With regard to the automotive investment scheme, 88 projects were approved in 2016-17 to receive grants totalling R3.6bn, related to a projected investment value of R12.4bn. 

A total investment allowance of R3.9bn had been approved for 25 projects in 2016-17 under the Section 12i tax allowance incentive scheme with an associated projected investment of R14.3bn. 

Davies said the department’s manufacturing investment programme was achieving its objective of job creation. About R400m had been disbursed under the programme and 26,030 jobs had been supported. 

Davies noted that as Ramaphosa had announced, the government would organise an investment conference in the next three months, targeting both domestic and international investors. 

“The investment conference will stress the need to encourage investors from the continent to locate in SA. In addition we will encourage multinational corporations to invest their R&D (research and development) facilities in SA as we seek to make SA a knowledge and innovation centre,” Davies said. 

Davies said the R4.9bn allocated for industrial infrastructure projects over the next three years would be used in special economic zones (SEZs) and industrial hubs in order to expand economic opportunities in underdeveloped areas. 

“The SEZ programme is a critical instrument for accelerating industrialisation,” he said.  “More importantly, the SEZ programme is a critical tool for attracting foreign direct investment, creating decent jobs, establishing new industrial centres as well as developing and improving infrastructure.” 
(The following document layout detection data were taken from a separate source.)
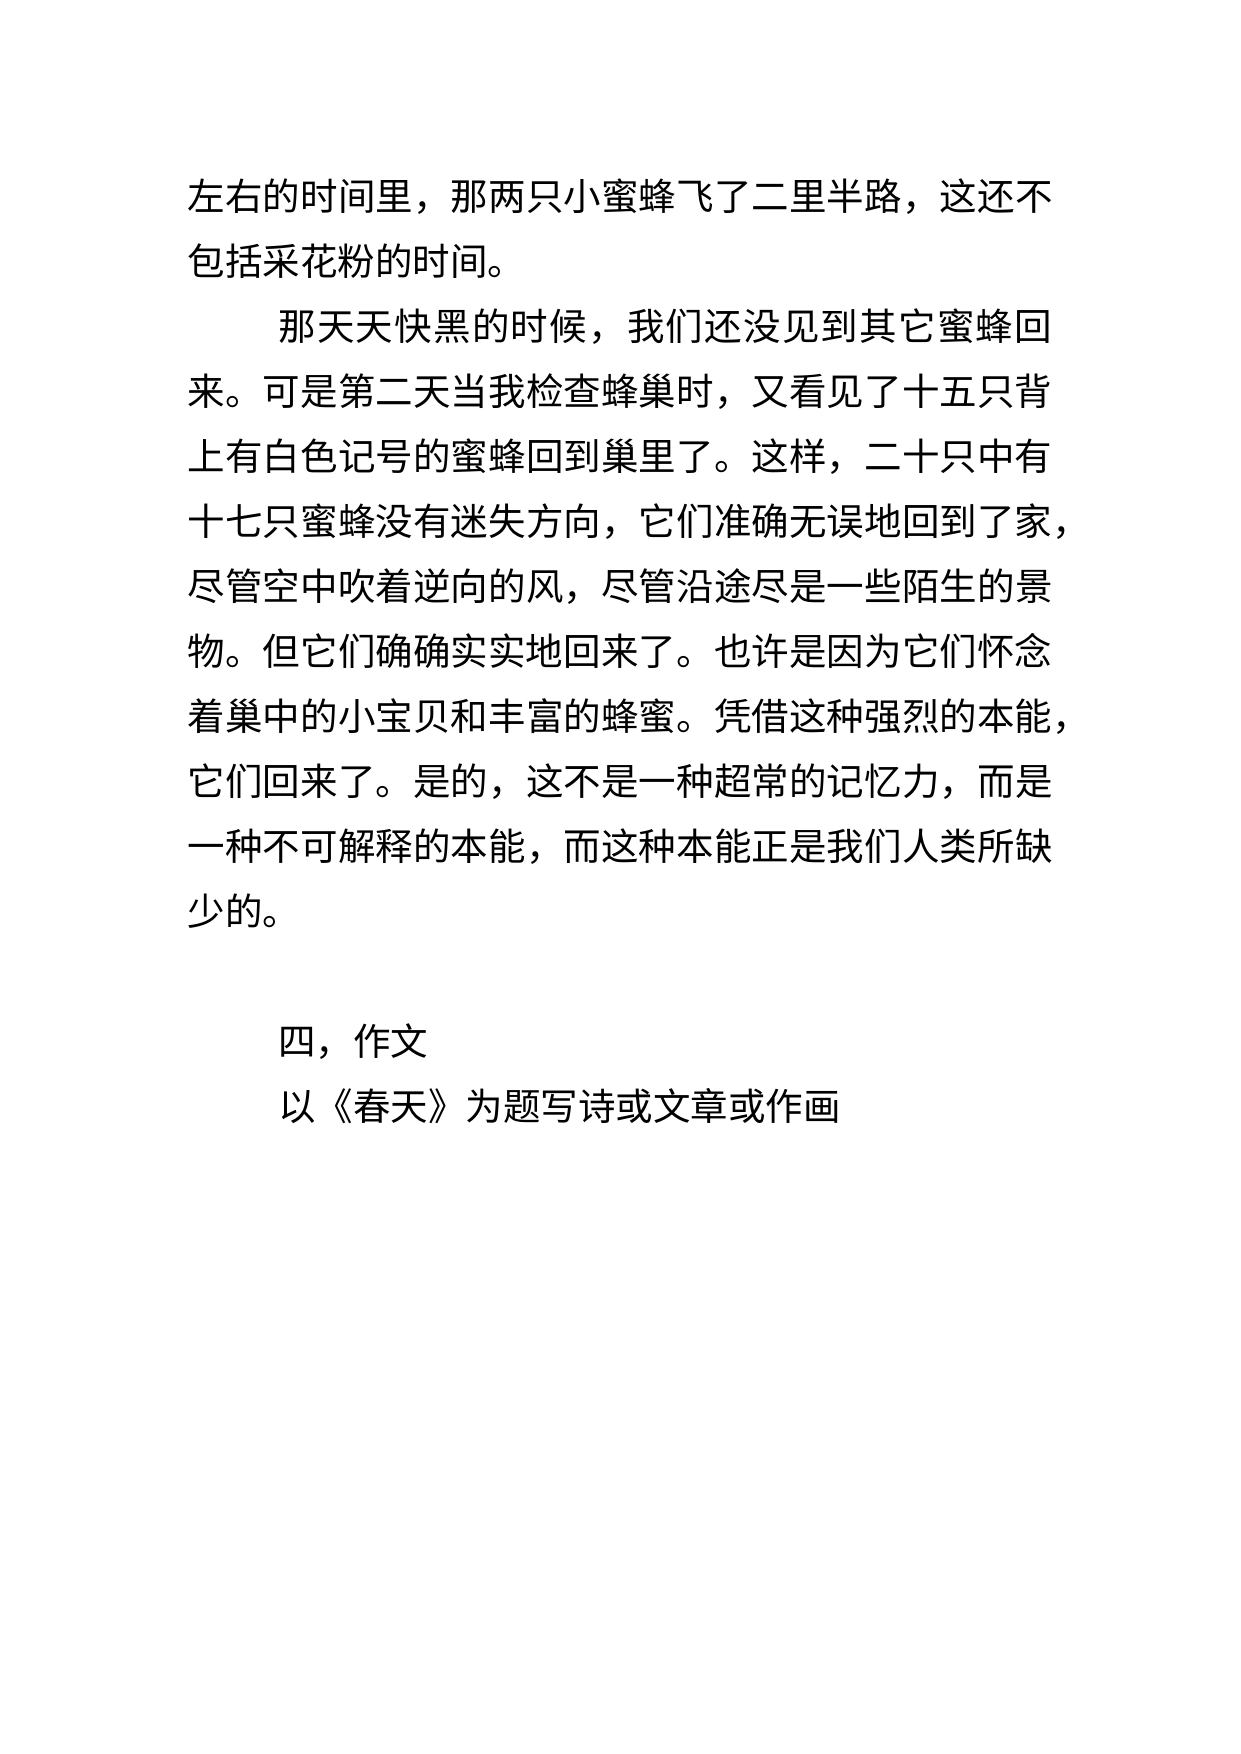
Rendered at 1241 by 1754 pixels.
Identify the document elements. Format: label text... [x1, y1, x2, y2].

text 四，作文 [187, 1007, 1053, 1072]
text 以《春天》为题写诗或文章或作画 [187, 1072, 1053, 1137]
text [187, 162, 1053, 292]
text 那天天快黑的时候，我们还没见到其它蜜蜂回来。可是第二天当我检查蜂巢时，又看见了十五只背上有白色记号的蜜蜂回到巢里了。这样，二十只中有十七只蜜蜂没有迷失方向，它们准确无误地回到了家，尽管空中吹着逆向的风，尽管沿途尽是一些陌生的景物。但它们确确实实地回来了。也许是因为它们怀念着巢中的小宝贝和丰富的蜂蜜。凭借这种强烈的本能，它们回来了。是的，这不是一种超常的记忆力，而是一种不可解释的本能，而这种本能正是我们人类所缺少的。 [187, 292, 1053, 942]
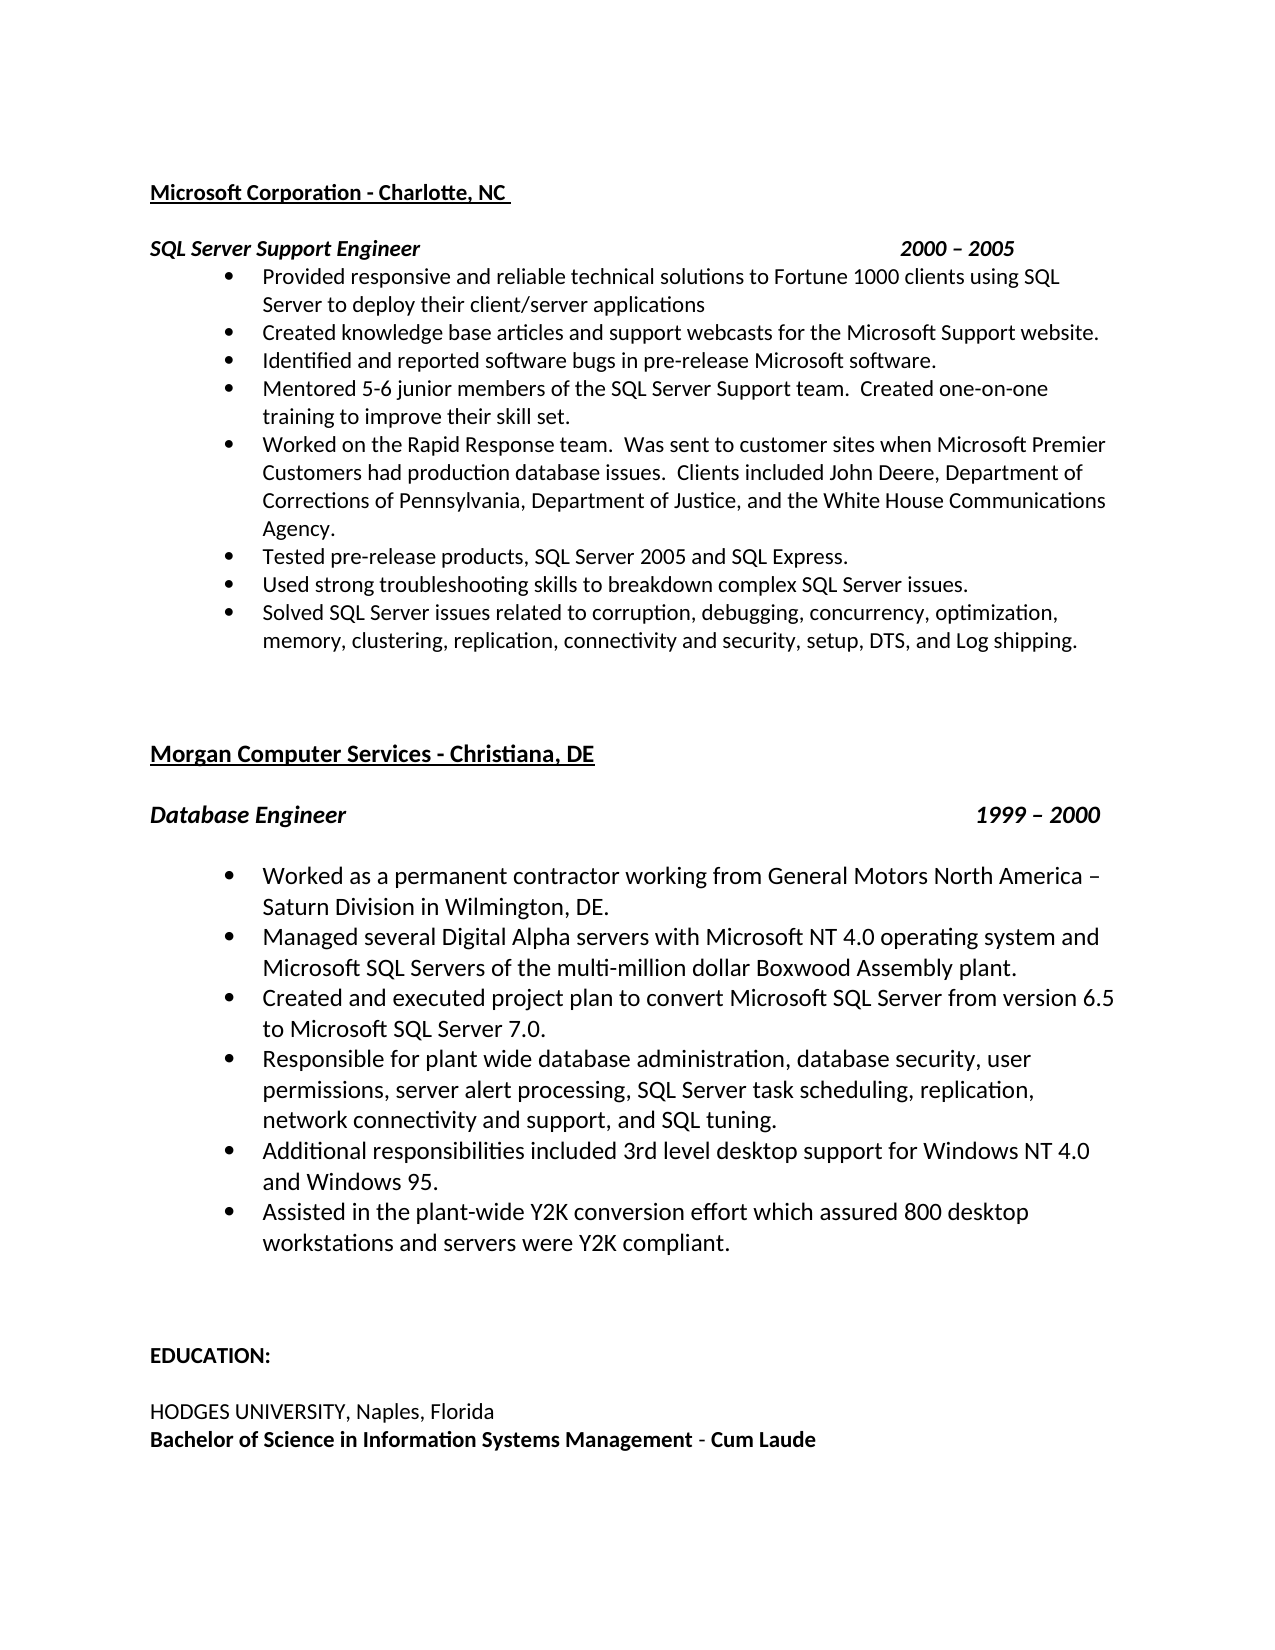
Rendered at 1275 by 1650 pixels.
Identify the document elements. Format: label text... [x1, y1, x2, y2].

subtitle Managed several Digital Alpha servers with Microsoft NT 4.0 operating system and Microsoft SQL Servers of the multi-million dollar Boxwood Assembly plant. [225, 922, 1125, 983]
text EDUCATION: [150, 1341, 1125, 1369]
subtitle Assisted in the plant-wide Y2K conversion effort which assured 800 desktop workstations and servers were Y2K compliant. [225, 1196, 1125, 1257]
text HODGES UNIVERSITY, Naples, Florida [150, 1397, 1125, 1425]
list Provided responsive and reliable technical solutions to Fortune 1000 clients using SQL Server to deploy their client/server applications [225, 262, 1125, 318]
text Morgan Computer Services - Christiana, DE [150, 738, 1125, 769]
list Identified and reported software bugs in pre-release Microsoft software. [225, 346, 1125, 374]
subtitle Created and executed project plan to convert Microsoft SQL Server from version 6.5 to Microsoft SQL Server 7.0. [225, 983, 1125, 1044]
list Solved SQL Server issues related to corruption, debugging, concurrency, optimization, memory, clustering, replication, connectivity and security, setup, DTS, and Log shipping. [225, 598, 1125, 654]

There are seven designated zones, namely in Saldanha Bay, Dube Trade Port, Coega, East London, Richards Bay, Maluti a Phofung in the Free State, and the recently added Musina in Limpopo. In the coming year the department will finalise two more zones for designation, namely in Atlantis in the Western Cape and Nkomazi in Mpumalanga. 

Investments in SEZs benefit from a reduced corporate tax rate and the employment tax incentive.  “The ‘package’ of support measures available to investors in SEZs is becoming comparable to that offered by our global competitors,” Davies said.  “SA still has work to do to improve the efficiency of regulatory decision making but the investment offering is improving significantly.” 

Highlighting some of the achievements of the special economic zones, the minister noted that Chinese company Yangtze Optics Cable and its black economic empowerment partner, Mustek, was investing R150m in a modern optical fibre cable manufacturing plant at Dube Trade Port. 

Saldahna Bay had a pipeline of 34 investments worth R34bn and OR Tambo had attracted R260m in new investment covering horticulture and metal refining.